These excerpts taken from the FLPB 10-K filed Mar 7, 2008.
(vi) the occurrence of any other event which is irrevocably designated as a change in control for purposes of this Agreement by resolution adopted by a majority of the then non-employee directors of Leesport.
Notwithstanding the foregoing, a Change in Control will not be deemed to have occurred if a person becomes the beneficial owner, directly or indirectly, of stock and securities representing more than 24.9% of the combined voting power of Leesports then outstanding stock and securities or the aggregate number of shares of Leesports then outstanding common stock solely as a result of an acquisition by Leesport of its stock or securities which, by reducing the number of securities or stock outstanding, increases the proportionate number of securities or stock beneficially owned by such person; provided, however, that if a person becomes the beneficial owner of more than 24.9% of the combined voting power of stock and securities or the aggregate number of shares of common stock by reason of such acquisition and thereafter becomes the beneficial owner, directly or indirectly, of any additional voting stock or securities or common stock (other than by reason of a stock split, stock dividend or similar transaction), then a Change in Control will thereupon be deemed to have occurred.

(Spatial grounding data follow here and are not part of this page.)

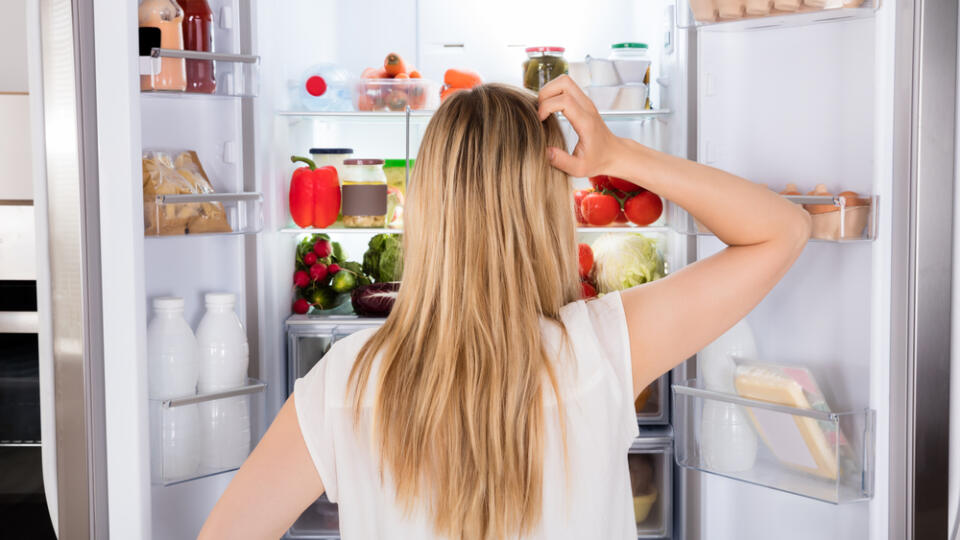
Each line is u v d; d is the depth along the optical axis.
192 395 1.66
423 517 0.71
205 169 1.85
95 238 1.44
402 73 2.27
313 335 2.21
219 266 1.92
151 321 1.70
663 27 2.18
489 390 0.70
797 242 0.78
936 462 1.48
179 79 1.59
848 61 1.62
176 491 1.79
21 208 1.75
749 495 1.89
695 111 1.89
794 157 1.72
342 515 0.73
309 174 2.18
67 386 1.44
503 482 0.70
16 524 1.64
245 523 0.71
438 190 0.72
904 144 1.48
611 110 2.14
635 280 2.20
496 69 2.50
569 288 0.79
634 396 0.75
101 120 1.43
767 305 1.78
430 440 0.70
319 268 2.33
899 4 1.47
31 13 1.41
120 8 1.42
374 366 0.73
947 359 1.46
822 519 1.76
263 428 1.87
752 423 1.71
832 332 1.68
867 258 1.60
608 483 0.73
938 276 1.45
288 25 2.22
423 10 2.50
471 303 0.70
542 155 0.74
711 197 0.77
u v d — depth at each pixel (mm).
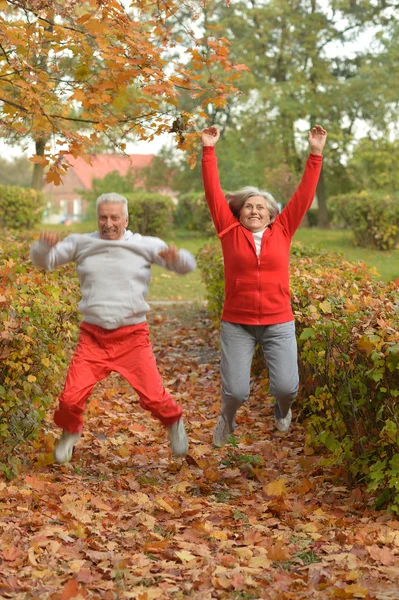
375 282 6703
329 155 36438
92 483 5285
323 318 5402
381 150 33469
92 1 5254
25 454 5594
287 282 5387
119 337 4980
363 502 4930
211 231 28562
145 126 6336
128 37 5625
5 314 5168
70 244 4945
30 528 4262
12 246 9281
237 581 3631
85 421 6918
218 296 11164
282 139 35781
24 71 5645
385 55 31734
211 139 5492
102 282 4914
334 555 3959
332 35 34094
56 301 6105
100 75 5895
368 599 3434
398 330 4707
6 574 3600
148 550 4043
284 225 5441
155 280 18922
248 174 35250
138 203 27516
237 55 32625
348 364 5062
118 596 3482
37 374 5484
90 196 40938
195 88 5930
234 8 32812
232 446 6266
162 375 9414
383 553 3973
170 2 5836
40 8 5539
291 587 3627
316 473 5574
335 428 5512
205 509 4789
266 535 4367
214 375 9438
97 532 4227
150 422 7086
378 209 22766
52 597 3379
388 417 4715
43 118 5871
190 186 40438
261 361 8867
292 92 33125
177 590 3574
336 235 27656
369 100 31953
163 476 5531
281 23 33438
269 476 5512
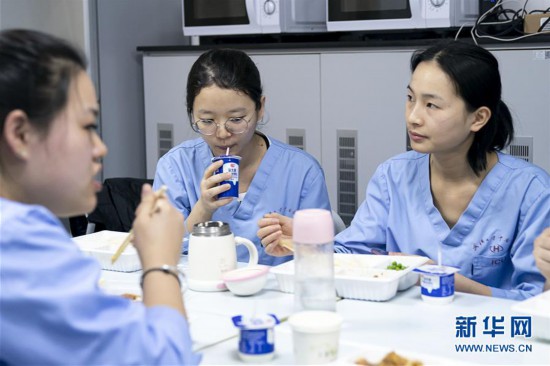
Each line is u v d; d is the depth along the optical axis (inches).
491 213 75.4
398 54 113.6
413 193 79.1
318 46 120.3
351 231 82.1
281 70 124.6
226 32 129.7
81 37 134.4
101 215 107.6
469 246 75.7
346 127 119.6
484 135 74.4
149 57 137.9
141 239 50.3
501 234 74.9
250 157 87.1
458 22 112.1
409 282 67.8
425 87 71.5
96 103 47.4
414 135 73.3
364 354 50.6
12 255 42.1
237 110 78.4
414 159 80.4
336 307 62.6
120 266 75.2
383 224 81.0
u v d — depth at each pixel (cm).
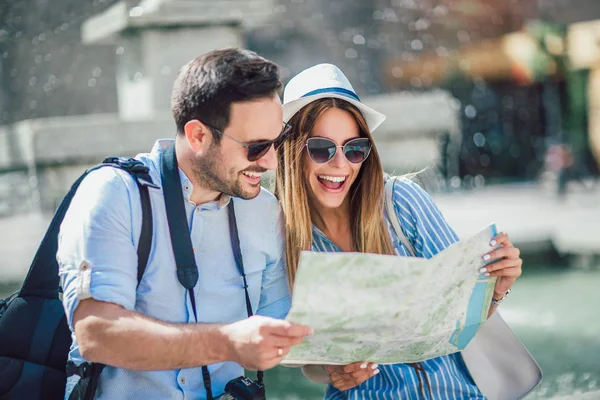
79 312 187
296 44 1967
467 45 1966
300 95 247
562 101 1848
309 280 179
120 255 193
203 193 210
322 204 248
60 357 212
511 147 1919
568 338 504
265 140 199
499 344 248
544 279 706
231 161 199
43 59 1348
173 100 205
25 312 213
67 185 729
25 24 1246
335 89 244
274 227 232
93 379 199
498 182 1794
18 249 611
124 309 186
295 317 183
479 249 207
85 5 1204
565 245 758
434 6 1978
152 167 210
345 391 248
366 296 189
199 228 211
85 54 1384
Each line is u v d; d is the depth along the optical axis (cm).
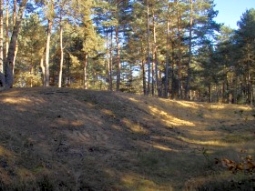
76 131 1288
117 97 1948
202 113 2298
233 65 5262
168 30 4259
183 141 1545
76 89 1897
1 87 1623
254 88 6203
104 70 5512
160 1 3803
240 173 870
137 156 1185
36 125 1218
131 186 950
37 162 945
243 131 1766
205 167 1098
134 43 4650
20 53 4016
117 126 1522
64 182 881
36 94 1535
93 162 1067
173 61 4978
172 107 2242
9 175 840
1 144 973
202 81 6106
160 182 1004
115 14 4022
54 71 5078
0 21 2023
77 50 4244
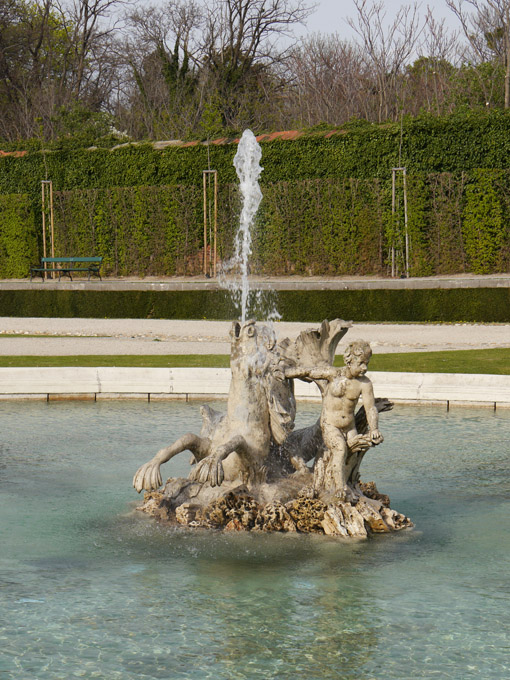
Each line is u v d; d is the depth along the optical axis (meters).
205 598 5.34
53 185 39.66
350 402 6.89
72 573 5.79
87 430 10.92
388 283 28.94
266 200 34.84
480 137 31.66
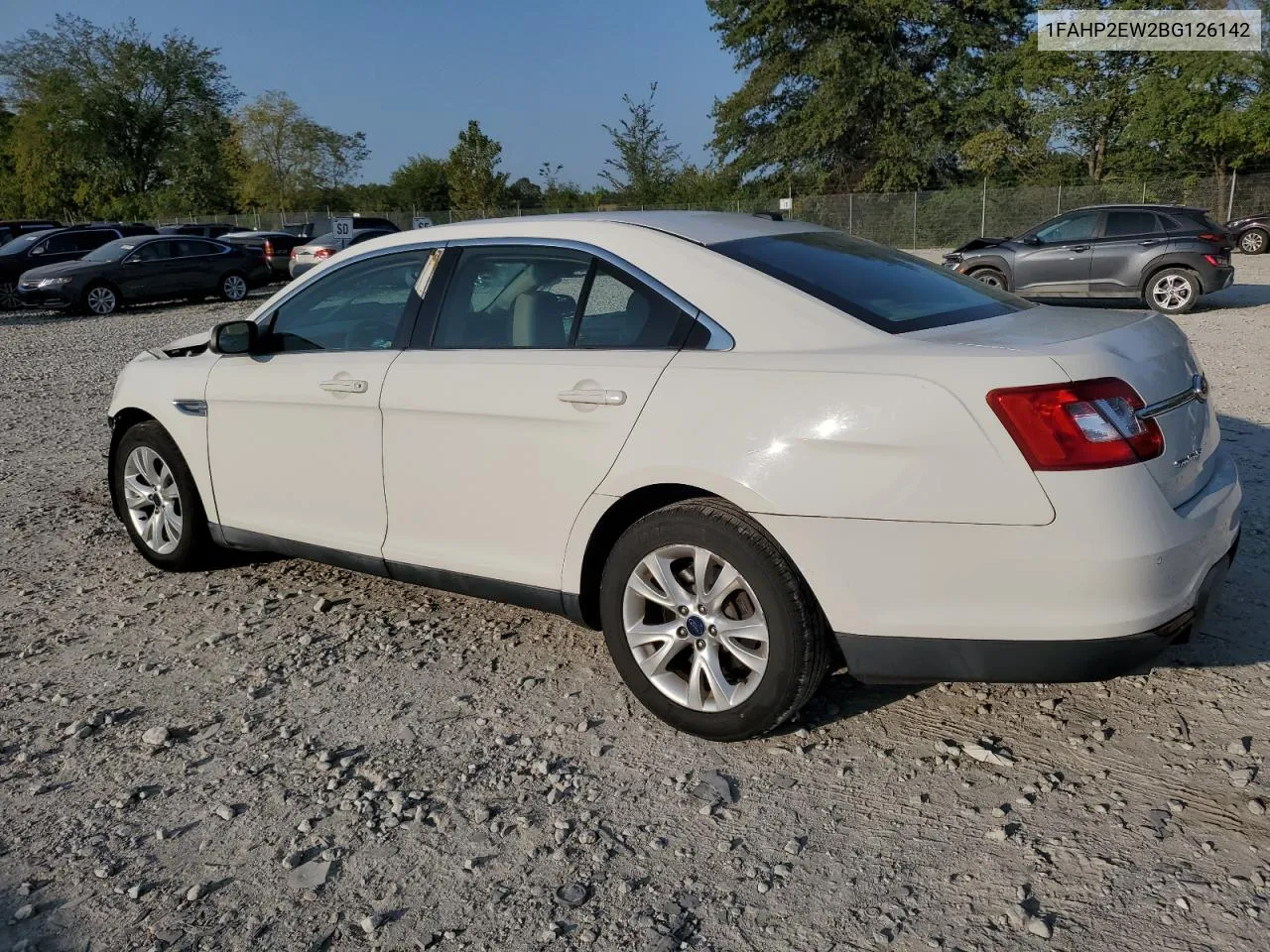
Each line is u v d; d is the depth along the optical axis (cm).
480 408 355
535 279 365
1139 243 1422
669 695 330
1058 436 267
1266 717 326
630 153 4194
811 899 257
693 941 244
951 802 293
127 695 378
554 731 342
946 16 3769
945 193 3397
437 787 311
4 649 423
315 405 407
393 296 404
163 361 486
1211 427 327
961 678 291
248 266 2259
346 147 7006
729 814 292
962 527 276
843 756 319
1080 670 278
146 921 257
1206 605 295
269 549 448
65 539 564
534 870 272
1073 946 236
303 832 291
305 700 370
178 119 5869
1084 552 268
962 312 334
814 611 302
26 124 5597
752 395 302
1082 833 276
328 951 246
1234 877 255
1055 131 3622
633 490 324
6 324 1909
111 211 5691
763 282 322
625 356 332
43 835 294
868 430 283
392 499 392
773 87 3975
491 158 4669
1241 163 3456
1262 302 1523
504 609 447
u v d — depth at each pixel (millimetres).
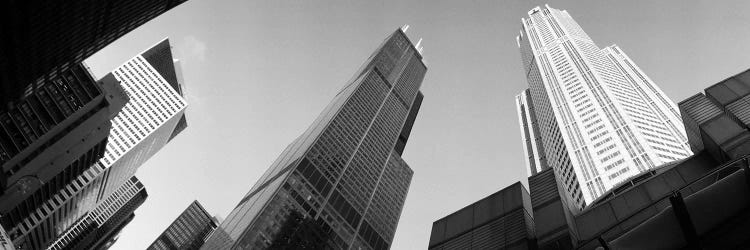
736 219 11727
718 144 26234
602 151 152000
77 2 70812
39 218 176625
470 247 32594
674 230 12227
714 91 31266
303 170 167000
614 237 24422
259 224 137000
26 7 65188
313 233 141500
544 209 30312
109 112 138875
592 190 139500
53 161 131875
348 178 185375
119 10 79938
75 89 129000
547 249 26297
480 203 38375
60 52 82562
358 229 167750
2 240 68688
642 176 74938
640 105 181125
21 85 84062
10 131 116750
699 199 12383
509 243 29875
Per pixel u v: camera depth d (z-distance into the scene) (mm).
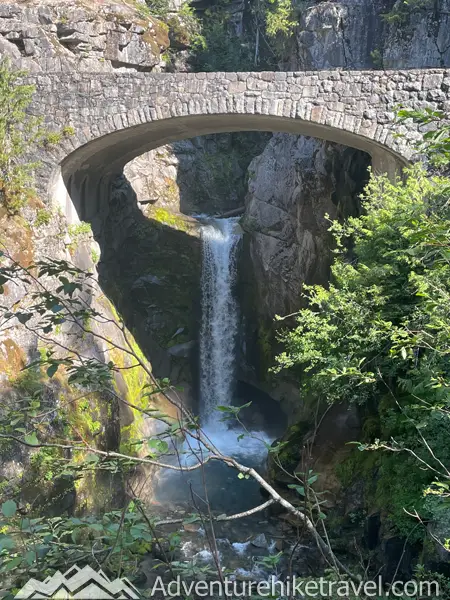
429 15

(d) Termination of Proposed Change in Control Transaction. If, following a public announcement described in subsection (a), a proposed transaction is terminated without completion, this Agreement shall thereafter be construed as though no such announcement had ever been made; provided, however, that the rights associated with any termination of employment or the giving of a Notice of Termination during the interim period shall be determined without regard to this subsection.